Simple business solutions that save lives
A young Deloitte professional embraces her entrepreneurial spirit.
It’s a question that would frighten most entrepreneurs, but Deloitte’s Kellen Hix and her business school colleague, Zubaida Bai, are no ordinary entrepreneurs. Together, they faced and conquered many business hurdles to launch a company in Colorado focused on improving the health of women living in some of the most poverty-stricken parts of the world.

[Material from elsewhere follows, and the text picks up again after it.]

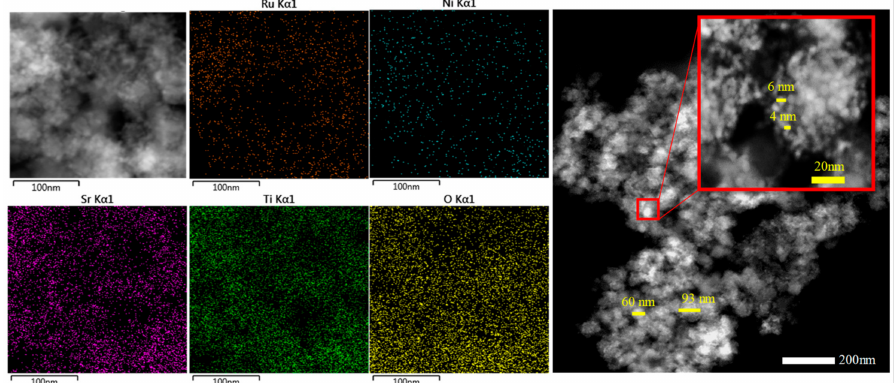
Figure 4. EDS elemental mapping (Sr, Ti, O, Ru, Ni) and TEM images for SrTiO 3 :RuO 2 :NiO photocat- alyst (0.8 wt. % of Ru; [Ru]:[Ni] molar ratio of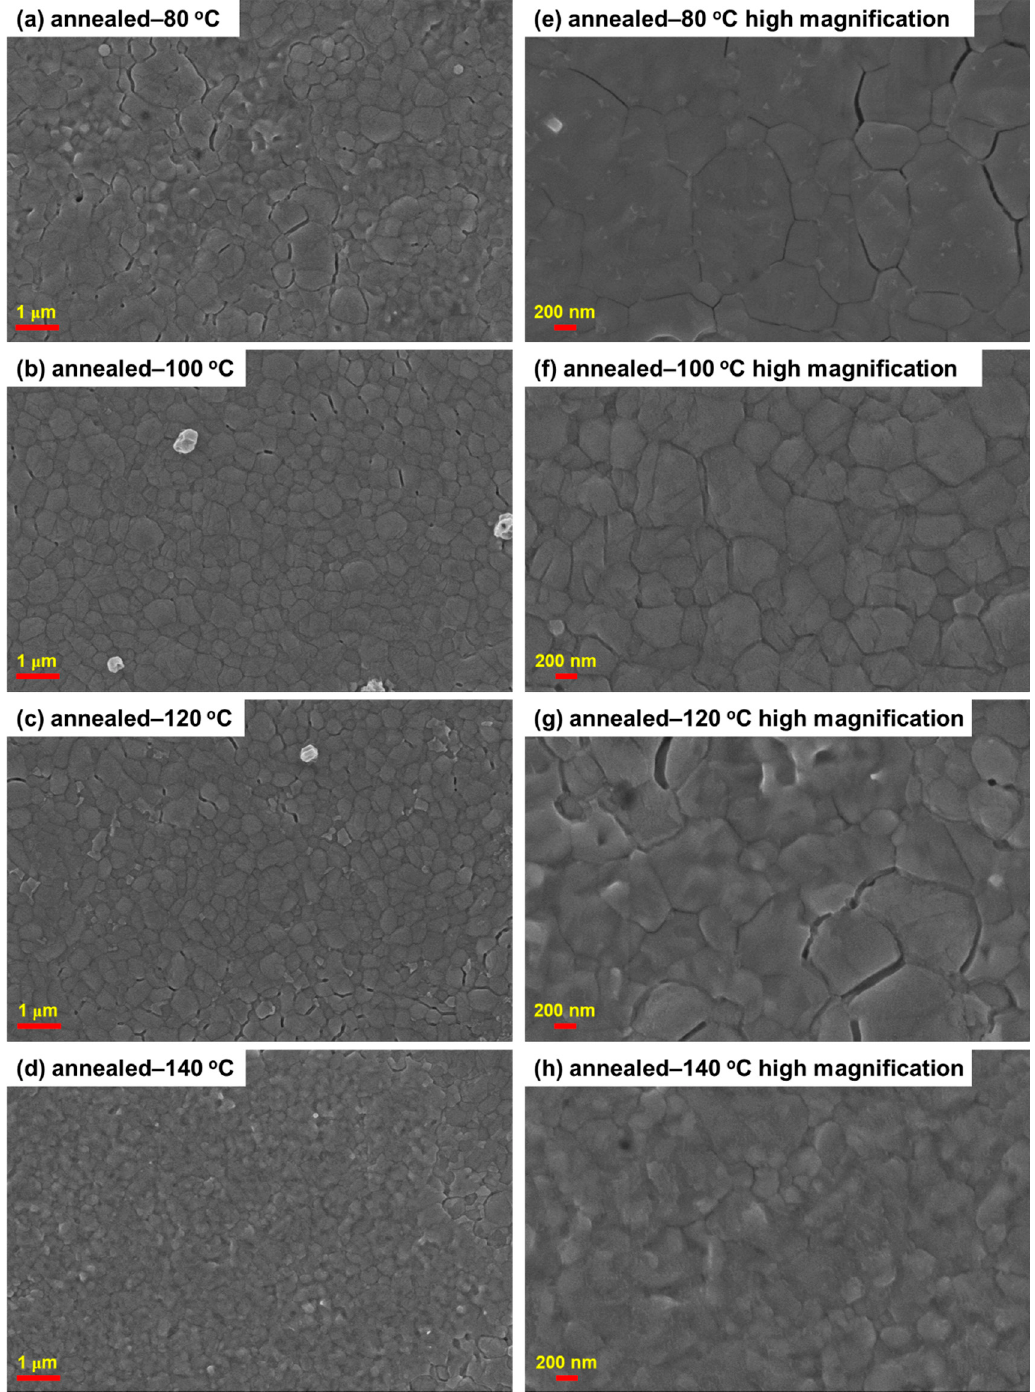
Figure 2. FE-SEM images of the top view of the MAPbI 3 /TiO 2 /FTO structure at different annealing temperatures, ( a , e ), ( b , f ), ( c , g ), ( d , h ), low and high magnifications annealed at 80, 100, 120, and 140 °C.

Hix, now working as a manager with Deloitte’s Markets & Offerings group as part of the Management Development Program, first met Bai while the two women were pursuing their master degrees in the Global Social & Sustainable Enterprise MBA program at Colorado State University. They hypothesized that a well-designed venture could both make money and address serious global issues in emerging markets. The women joined forces to develop the business plan that eventually became AYZH (pronounced “eyes”), a for-profit company that provides poor women with basic products that improve not only their health and but also their income.
"After seeing women giving birth on soiled concrete surfaces, talking with midwives, and seeing the gravity of the situation firsthand, I knew that AYZH’s purpose was incredibly important."
The genesis for the venture is based on fact: Research shows that as many as one million women and children die each year from infection-related causes during childbirth. Knowing this, Bai, an engineer by training and designer of several low-cost products in cooperation with the Massachusetts Institute of Technology’s D-Lab, developed a birth kit that would reduce the risk of mother and infant mortality resulting from unhygienic deliveries.
Hix and Bai set out to establish a lean business model that would allow them to ramp up sales of the kit, first in India and later in Africa. Now, the AYZH business model provides products that rural consumers need, employs women in the affected areas to assemble the products, and directly aligns with one of the United Nations’ Millennium Development Goals: the improvement of maternal health.
“This is a hot topic in the developing world,” says Hix. “At the heart of AYZH’s mission is improving the health and livelihood of women using enterprise solutions that are financially sustainable without a need for traditional philanthropy.”
Turning an idea into reality
A trip to the Tamil Nadu state in India in the summer of 2009 opened Hix’s eyes to the terribly unhygienic conditions in which many women routinely give birth. According to Hix, “after seeing women giving birth on soiled concrete surfaces, talking with midwives, and seeing the gravity of the situation firsthand, I knew that AYZH’s purpose was incredibly important. The question was, ‘can we make it work as a business?’”
Hix’s career at Deloitte was of real benefit to her work with AYZH. “I never realized just how entrepreneurial the culture is at Deloitte until I started this project,” she says. “If you have an idea, there’s nothing stopping you from pitching it.” She adds that her colleagues have shown great support for her AYZH work. “They saw value in the experience I gained and believed it to be of benefit to my career at Deloitte.”
A native of India, Bai is well aware of the struggles rural women face in her country. She has long-sought the opportunity to help the poorest communities help themselves. “AYZH’s founder and CEO, Zubaida, is the life behind this organization. It was a dream of hers to start this company when she came to Colorado and has been her main mission for the past three years,” says Hix.
AYZH was incorporated in December 2009, and commenced operations with Bai as the CEO and Hix serving as an advisor.
Getting product to market
AYZH began its operations in southern India selling childbirth kits it calls Janma, which means ‘birth’ in Sanskrit. AYZH purchases the materials for the kits and then village women are hired by AYZH to assemble the kits. Each Janma kit contains the basic supplies for a clean birth, including: a scalpel, medicated soap, an umbilical cord clamp, and an absorbent pad, all bundled into a reusable jute bag. The kits are then sold to pharmacies, clinics, and nongovernmental organizations throughout the region for the equivalent of $2.
To date, AYZH has sold 8,000 of its kits and recently received an order for 60,000 more. AYZH is clearly bringing benefit to women around the world. “It is exciting to see what the company has become,” Hix says. “AYZH’s work translates into lowering the risk to women’s health and saving lives. To think one can have that kind of impact with a company that started here in Colorado is quite amazing. I feel fortunate to be a part of AYZH and contribute to its success while building my career at Deloitte.”